PONTELAND Town Council has come in for fresh criticism over its easy access entrance to Ponteland Park.
Members agreed by a majority vote earlier this year to go ahead with the meandering path from West Road into the park to reduce the impact of the slope on people in wheelchairs and those with pushchairs living nearby, despite concerns from the Friends of Ponteland Park (FOPP).
But as the works involve linking with the footpath and the A696, the county council’s highways department has insisted that planning permission is required.
The Ponteland authority, which has carried out work on the path, is unhappy with this position.
It believed it was able to go ahead with the project by using permitted development rights. Contractors have fenced the area off for the time being.
At a recent meeting, resident Alan Varley blamed members for going ahead without checking if it needed to make a planning application.
He said: “Given this amateurish oversight, will Ponteland Town Council now fully explain how it has found itself in this risible position?
“In particular, can the council confirm that this error of judgement was authorised by the full council and, if not, does it consider this cavalier use of public funds represents best democratic value for money?”

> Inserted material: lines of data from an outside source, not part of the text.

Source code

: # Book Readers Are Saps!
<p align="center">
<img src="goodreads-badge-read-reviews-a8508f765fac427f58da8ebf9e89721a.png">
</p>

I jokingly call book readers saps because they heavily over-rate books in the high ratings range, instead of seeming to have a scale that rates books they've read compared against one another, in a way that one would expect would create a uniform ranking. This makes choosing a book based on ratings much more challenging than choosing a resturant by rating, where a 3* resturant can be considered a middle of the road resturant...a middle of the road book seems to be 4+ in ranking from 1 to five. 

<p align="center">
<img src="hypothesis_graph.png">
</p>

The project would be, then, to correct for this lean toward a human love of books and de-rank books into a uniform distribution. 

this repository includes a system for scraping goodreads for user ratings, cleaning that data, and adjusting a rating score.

After saying that the full council voted on the matter, Ponteland Mayor Peter Cowey said it didn’t realise at the time that planning permission was required.
Coun Robin Ramsay added: “An earlier proposal for an easy access point was dropped after it was deemed too costly, but the one on West Road provides value for money, is environmentally friendly and would benefit a number of residents.
“We felt that these works came within our permitted development rights for the park and we were surprised and disappointed when the county council insisted that we had to make an application.”
When the proposal was put forward, FOPP argued that a lack of car parking facilities nearby may put off people from using it and it would be tricky to cross the road with a wheelchair onto the narrow pavement in the particular area.
A spokeswoman for Northumberland County Council said: “Planning permission is needed for the work that is required to link this path to the footpath and what is a classified road (Class B).
“The application will be assessed taking into account traffic and road safety issues.”